SOURCE DOCUMENT =

- - -

Aetiology

Below is a review the main hypotheses from recent years.

1.      The viral hypothesis

No evidence has been found today to suggest a viral origin.

2.      The hypothesis of a nutritional origin

The hypothesis of an outbreak of atypical myopathy linked to a nutritional problem (lack of vitamin E and selenium) was examined because of some clinical similarities. This hypothesis is unlikely as a primary cause but it cannot be excluded that a specific metabolic disorder can result from the synergistic action of a toxin and a nutritional deficiency.

3.      The hypothesis of the presence of a toxin

Antibiotic ionophores poisoning due to accidental ingestion of other animals species food is a potential cause of acute myopathy offering many similarities with atypical myopathy. The confirmed cases study in Belgium has ruled out this potential cause. However, the hypothesis of poisoning by ingestion of ionophores due to Streptomyces spp. (A soil bacterium) in the environment cannot be ruled out. The hypothesis is supported by similarities between clinical signs, biochemical changes, as well as necropsies and histological observations of atypical myopathy and ionophores poisoning.

- - -

SUPPLIED INFORMATION =
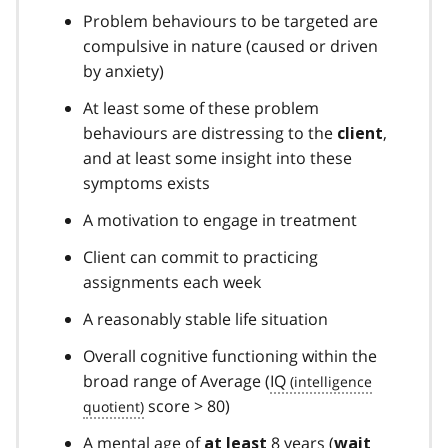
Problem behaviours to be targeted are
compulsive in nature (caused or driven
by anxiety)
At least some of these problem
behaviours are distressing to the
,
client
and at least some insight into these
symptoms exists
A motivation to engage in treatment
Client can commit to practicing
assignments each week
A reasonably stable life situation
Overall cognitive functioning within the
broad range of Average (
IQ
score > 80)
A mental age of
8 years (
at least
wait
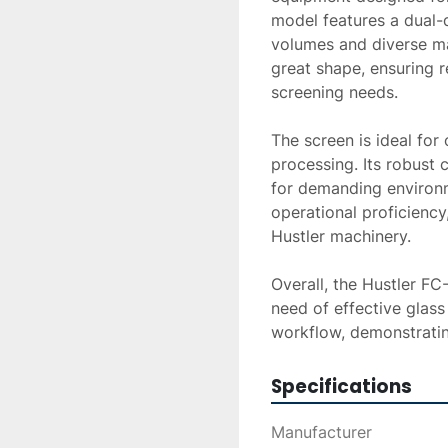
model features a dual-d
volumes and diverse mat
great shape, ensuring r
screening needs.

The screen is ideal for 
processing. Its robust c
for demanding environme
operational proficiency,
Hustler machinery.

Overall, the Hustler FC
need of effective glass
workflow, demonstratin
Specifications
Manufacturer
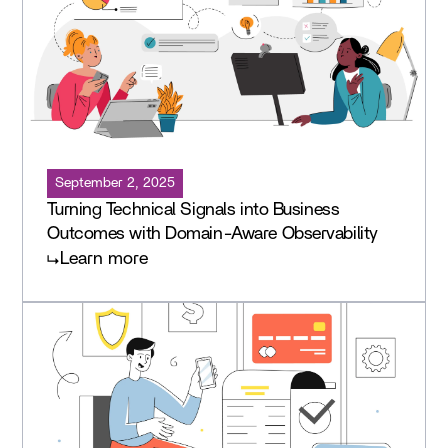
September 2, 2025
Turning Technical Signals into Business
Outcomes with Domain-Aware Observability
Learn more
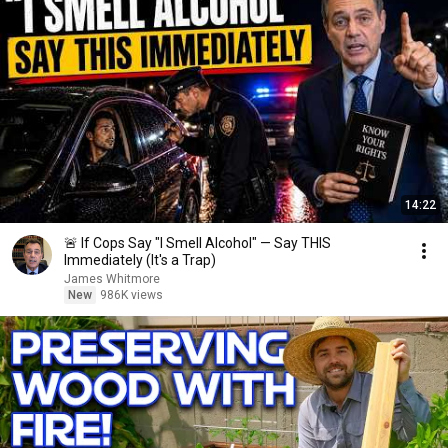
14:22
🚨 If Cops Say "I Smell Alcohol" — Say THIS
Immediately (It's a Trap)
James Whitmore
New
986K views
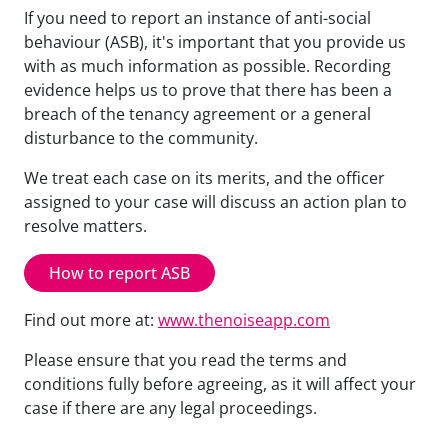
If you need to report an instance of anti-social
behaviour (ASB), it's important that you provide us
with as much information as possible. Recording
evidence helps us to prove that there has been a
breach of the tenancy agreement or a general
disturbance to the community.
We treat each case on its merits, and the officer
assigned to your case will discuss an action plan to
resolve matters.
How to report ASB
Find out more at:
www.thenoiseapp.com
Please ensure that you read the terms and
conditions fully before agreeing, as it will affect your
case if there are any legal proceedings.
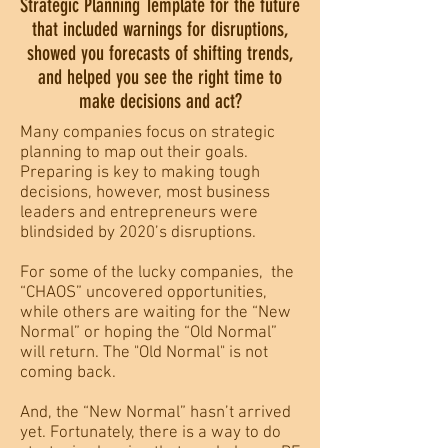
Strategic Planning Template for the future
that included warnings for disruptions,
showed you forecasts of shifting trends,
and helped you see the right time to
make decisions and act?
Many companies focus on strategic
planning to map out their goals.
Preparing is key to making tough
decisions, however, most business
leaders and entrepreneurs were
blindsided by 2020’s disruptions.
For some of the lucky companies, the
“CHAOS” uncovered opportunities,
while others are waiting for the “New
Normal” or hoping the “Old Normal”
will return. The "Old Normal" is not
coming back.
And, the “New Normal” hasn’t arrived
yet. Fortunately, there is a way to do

- - -

TASK DIRECTIONS =
Rewrite the aetiology text from "Below is a review" to "a nutritional deficiency.", changing "selenium" to "zinc". The records have no connection to the aetiology text.

ANSWER BOX =
Below is a review the main hypotheses from recent years.

1.      The viral hypothesis

No evidence has been found today to suggest a viral origin.

2.      The hypothesis of a nutritional origin

The hypothesis of an outbreak of atypical myopathy linked to a nutritional problem (lack of vitamin E and zinc) was examined because of some clinical similarities. This hypothesis is unlikely as a primary cause but it cannot be excluded that a specific metabolic disorder can result from the synergistic action of a toxin and a nutritional deficiency.